A Devon haulier’s collapse into administration has been blamed on spiralling fuel prices, high financing costs and loans, as well as a VAT error in its accounts that added £280,000 to its debts.

Opus Restructuring is now attempting to sell property owned by South Molton Transport in order to raise money owed to creditors, following the firm’s closure at the end of last year.

Opus said the haulier had primary contracts with Holcim – formerly Aggregate Industries – and Heidelberg Materials and some of its difficulties arose because prices were regulated by its primary clients, with income from franchised vehicles determined by clients rather than the haulier.

“Further, agreements on guaranteed daily rates have been retracted when deemed unsustainable by customers,” Opus explained in a report to creditors.

During Covid-19, vehicle costs surged, leading to a rapid depreciation in value and resulted in negative equity in a number of South Molton Transport’s finance agreements.

“Furthermore, in order to sustain operations, the company has faced high financing costs and loans,” the report said.

“These issues have been ongoing since the pandemic, which have progressively worsened due to external circumstances and costly borrowing.”

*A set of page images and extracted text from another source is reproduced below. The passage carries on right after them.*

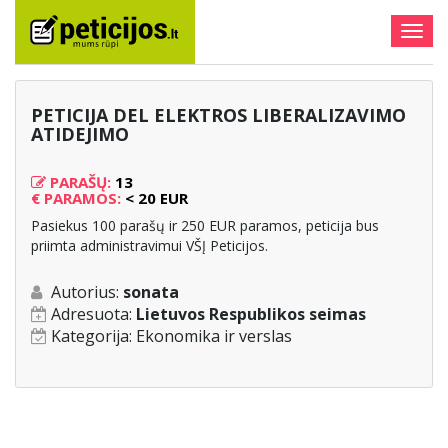
Togg
navig
PETICIJA DEL ELEKTROS LIBERALIZAVIMO
ATIDEJIMO
PARAŠŲ:
13
€
PARAMOS:
< 20 EUR
Pasiekus 100 parašų ir 250 EUR paramos, peticija bus
priimta administravimui VŠĮ Peticijos.
Autorius:
sonata
Adresuota:
Lietuvos Respublikos seimas
Kategorija:
Ekonomika ir verslas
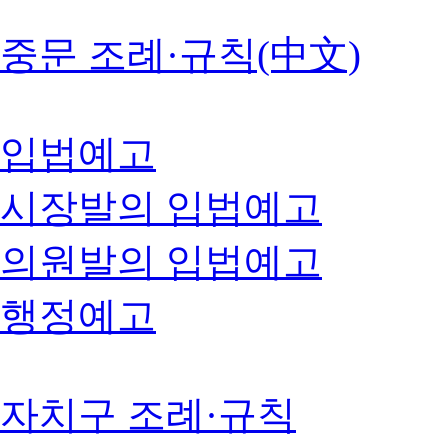
중문 조례·규칙(中文)
입법예고
시장발의 입법예고
의원발의 입법예고
행정예고
자치구 조례·규칙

Compounding the company’s financial problems was a finding that there had been an error in accounting for VAT historically, which led to an additional liability of £280k. Opus said the haulier already had in place a time to pay agreement with HMRC and it was not in a position to renegotiate a further agreement with the additional VAT owed.

South Molton’s directors tried selling their personal properties to help reduce the overdrawn director’s loan account, but when this failed they realised they would also not be able to meet a £485,000 liability on a bridging loan taken out in June 2025.

The company, which was established in 1999, eventually collapsed into administration on 15 December.